The stage for Lake Ōhau Village's devastating fires was set by a combination of severe La Nina-influenced winds, unusually high temperatures, and pastures left dry by the warmest winter on record, an expert says.
It falls against the backdrop of a warming climate predicted to raise the risk of severe fire weather by three-fold in some parts of New Zealand.
Up to 50 structures have been destroyed in the blaze at the idyllic lakeside Waitaki District town, which had been fanned by strong, northwest winds described as "absolutely horrendous" by locals.
Thought to have been sparked by an electrical arc from overhead powerlines, the fire was likely fuelled by dried pastures before it spread to nearby forestry, Scion fire scientist Grant Pearce said.
It came at a time a freshly-developing, moderate-strength La Nina climate system had been bringing stronger westerly to north-westerly winds, instead of south-westerly winds usually seen at this time of year.

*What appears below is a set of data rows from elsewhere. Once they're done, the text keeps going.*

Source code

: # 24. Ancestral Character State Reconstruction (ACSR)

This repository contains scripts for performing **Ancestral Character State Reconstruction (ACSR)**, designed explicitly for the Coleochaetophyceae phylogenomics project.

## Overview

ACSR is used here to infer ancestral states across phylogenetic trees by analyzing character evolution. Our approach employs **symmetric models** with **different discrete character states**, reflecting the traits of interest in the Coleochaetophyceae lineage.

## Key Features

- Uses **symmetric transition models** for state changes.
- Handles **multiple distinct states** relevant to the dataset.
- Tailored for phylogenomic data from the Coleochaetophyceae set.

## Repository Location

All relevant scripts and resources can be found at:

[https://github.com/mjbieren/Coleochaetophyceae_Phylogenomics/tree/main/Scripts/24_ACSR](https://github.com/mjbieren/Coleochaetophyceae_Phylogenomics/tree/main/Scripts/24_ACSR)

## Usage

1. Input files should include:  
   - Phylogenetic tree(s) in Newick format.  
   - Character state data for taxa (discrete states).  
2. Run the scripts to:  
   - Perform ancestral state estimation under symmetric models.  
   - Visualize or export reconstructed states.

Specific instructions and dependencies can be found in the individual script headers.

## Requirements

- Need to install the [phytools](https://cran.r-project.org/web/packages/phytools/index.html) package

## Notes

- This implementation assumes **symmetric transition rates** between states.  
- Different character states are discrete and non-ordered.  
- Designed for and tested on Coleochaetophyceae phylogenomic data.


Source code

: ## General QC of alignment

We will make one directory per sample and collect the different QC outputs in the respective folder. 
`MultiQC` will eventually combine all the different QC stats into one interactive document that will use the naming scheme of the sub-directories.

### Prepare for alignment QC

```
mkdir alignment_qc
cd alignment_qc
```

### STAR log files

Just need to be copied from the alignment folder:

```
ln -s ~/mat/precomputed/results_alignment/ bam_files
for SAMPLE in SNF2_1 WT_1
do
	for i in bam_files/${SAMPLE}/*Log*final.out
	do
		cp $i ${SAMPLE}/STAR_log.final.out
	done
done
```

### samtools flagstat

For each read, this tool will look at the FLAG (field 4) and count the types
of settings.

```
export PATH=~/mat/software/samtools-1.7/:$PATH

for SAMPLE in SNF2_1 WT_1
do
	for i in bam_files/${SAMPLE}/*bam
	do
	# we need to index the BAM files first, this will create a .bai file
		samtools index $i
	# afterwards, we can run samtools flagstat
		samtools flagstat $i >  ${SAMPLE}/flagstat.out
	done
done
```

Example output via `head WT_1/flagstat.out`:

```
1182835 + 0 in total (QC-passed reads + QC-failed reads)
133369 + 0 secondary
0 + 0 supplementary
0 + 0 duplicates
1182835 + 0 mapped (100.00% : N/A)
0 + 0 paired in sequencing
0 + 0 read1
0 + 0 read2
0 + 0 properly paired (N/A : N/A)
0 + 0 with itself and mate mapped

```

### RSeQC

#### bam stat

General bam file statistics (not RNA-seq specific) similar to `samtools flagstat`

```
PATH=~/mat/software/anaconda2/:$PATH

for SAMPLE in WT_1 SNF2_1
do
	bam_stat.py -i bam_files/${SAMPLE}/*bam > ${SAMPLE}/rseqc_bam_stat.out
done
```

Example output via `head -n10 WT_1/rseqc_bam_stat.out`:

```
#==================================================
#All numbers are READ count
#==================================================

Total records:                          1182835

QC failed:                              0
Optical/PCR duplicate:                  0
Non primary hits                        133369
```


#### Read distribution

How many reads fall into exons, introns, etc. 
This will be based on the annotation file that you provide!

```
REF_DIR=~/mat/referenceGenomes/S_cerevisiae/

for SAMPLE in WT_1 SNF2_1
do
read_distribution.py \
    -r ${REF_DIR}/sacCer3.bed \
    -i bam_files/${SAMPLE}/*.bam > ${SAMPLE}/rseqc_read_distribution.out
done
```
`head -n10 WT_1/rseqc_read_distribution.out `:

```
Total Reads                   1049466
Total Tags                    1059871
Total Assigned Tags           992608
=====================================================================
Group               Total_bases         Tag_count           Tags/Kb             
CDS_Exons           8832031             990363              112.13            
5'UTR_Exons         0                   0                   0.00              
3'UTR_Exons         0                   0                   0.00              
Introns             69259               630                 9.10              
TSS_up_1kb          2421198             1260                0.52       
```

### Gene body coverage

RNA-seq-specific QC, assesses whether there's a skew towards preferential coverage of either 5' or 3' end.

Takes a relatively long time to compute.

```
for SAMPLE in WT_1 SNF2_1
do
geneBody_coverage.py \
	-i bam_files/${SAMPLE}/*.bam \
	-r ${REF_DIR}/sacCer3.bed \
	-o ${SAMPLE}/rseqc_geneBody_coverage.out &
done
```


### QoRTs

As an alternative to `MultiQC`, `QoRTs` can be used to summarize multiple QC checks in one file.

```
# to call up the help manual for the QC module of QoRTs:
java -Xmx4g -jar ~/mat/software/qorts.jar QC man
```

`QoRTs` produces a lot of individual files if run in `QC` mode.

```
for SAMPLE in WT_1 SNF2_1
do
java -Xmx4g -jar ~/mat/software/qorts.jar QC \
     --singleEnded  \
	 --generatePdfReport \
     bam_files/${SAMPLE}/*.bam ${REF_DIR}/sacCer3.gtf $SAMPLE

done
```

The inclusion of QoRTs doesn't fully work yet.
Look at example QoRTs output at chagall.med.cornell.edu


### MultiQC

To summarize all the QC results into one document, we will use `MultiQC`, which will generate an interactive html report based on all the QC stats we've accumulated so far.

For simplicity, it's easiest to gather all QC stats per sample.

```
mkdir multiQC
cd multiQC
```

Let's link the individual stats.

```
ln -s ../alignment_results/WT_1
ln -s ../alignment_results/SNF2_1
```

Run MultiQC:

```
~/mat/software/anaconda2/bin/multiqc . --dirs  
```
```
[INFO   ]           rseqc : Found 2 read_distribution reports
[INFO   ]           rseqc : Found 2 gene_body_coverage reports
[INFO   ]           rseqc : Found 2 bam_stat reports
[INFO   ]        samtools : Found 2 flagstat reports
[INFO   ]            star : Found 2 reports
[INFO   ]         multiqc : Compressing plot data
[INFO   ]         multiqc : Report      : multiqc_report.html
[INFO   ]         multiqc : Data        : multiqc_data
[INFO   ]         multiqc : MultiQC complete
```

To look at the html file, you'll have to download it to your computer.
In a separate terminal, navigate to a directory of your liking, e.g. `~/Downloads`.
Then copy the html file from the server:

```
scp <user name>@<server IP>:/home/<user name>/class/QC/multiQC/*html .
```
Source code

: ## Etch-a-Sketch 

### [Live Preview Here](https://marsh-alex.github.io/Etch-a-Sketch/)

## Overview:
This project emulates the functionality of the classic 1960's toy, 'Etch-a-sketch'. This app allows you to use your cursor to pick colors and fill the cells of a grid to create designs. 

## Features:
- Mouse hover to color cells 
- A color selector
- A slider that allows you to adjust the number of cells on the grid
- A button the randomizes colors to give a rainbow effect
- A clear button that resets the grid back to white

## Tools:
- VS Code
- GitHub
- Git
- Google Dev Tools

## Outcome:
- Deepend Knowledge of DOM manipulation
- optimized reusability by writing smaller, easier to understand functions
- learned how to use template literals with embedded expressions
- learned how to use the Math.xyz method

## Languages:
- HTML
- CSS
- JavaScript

"What we'll expect to see is a change over the summer, to more north-easterlies, which bring more traditional La Nina conditions - and that means we often have a wetter east coast than normal."
Although the Mackenzie Basin was typically sheltered by this wind and weather from both directions, that hadn't proven so over recent days.
And inland basins tended to be particularly affected by the sort of climate cycles that had delivered New Zealand its record warm winter.
"We've had a dry period over late winter, and into spring, where we haven't had much rain, but cold temperatures and frost curing. That's left a lot of dead grass on the ground at present, and it hasn't started greening up.
"This dead grass ignites easily, and then fires spread very rapidly. With these dry conditions, once the fire gets established, it gets into heavier fuels, like the plantation blocks, or wilding pines, as we saw last month."
"So, what we have here is a combination of seasonal conditions, one of the warmest winter periods on record, and then dry conditions in that part of the country."
Was this what we could expect under climate change?
Pearce saw two well-linked factors.
One was a general warming and drying pattern that's expected to increase some parts of New Zealand - including those "rain shadow" areas immediately to the east of mountain ranges, such as the Mackenzie Basin.
"The other key feature around climate change is greater extremes - that's greater variation in heavy rainfall, right through to these really dry events as well.
"If you stack the extreme events on top of the general increasing trend in a normal natural cycle, you get these really extreme days.
"So we expect more of these extreme days - and for conditions on these extreme days to be more severe."
Climate scientist Professor Jim Salinger saw a clear link to climate change - that local temperatures were more than 10C above normal over the weekend was "very unusual" for early October - but also the handprint of a fast-arriving La Nina.
Federated Farmers has pointed the finger at the Department of Conservation for "mis-managing" fire risk and locking up high country land without "proper care".
But Salinger said that while wilding pines left to grow posed a fire risk, so did grass converted from tussock for farming.
"Tussock does not ignite spontaneously, but dried out pasture grass will."
Rural fires already wreak enough damage to cost the economy around $67 million each year.
But modelling has indicated almost all areas of the country would see an increase in fire danger, with the average fire season length increasing by about 70 per cent up to 2040 - and by about 80 per cent up to 2090.
Big droughts, too, would become an increasingly common occurrence, especially in northern and eastern areas of the North Island, and along the eastern side of the Southern Alps.
By the end of the century, there could be more than 60 extra days over 25C in northern areas each year, and, even as soon as 2040, the average time in drought could double or triple.
Other research has suggested this scenario is somewhat here already: one study indicated that the $1.3 billion drought which hit the country in 2012-13 was 20 per cent more likely to have occurred than just over a century ago.
Although those typically dry regions of Gisborne, Marlborough and Canterbury would remain the most at risk of fire, the relative increase in risk was highest in Wellington and coastal Otago, where it could double and triple to 30 days and 20 days per season, respectively.
And several degrees of temperature rise, along with more and stronger westerly winds, doesn't just mean a greater number of fires, but a different type of fire.
What firefighters call "extreme fire" has dangerous features like spotting - where embers and other particles are hurled ahead of the fire front; fire tornadoes and whirls; and "blow-up" conditions, where the inferno suddenly escalates in size and intensity.
Up until now, there haven't been many cases of these volatile characteristics in New Zealand fires - one was a blaze that scorched 90ha of land near Hanmer Springs in 2016, another was last year's Pigeon Valley blaze.
But research has suggested "extreme fire" risk could double this century.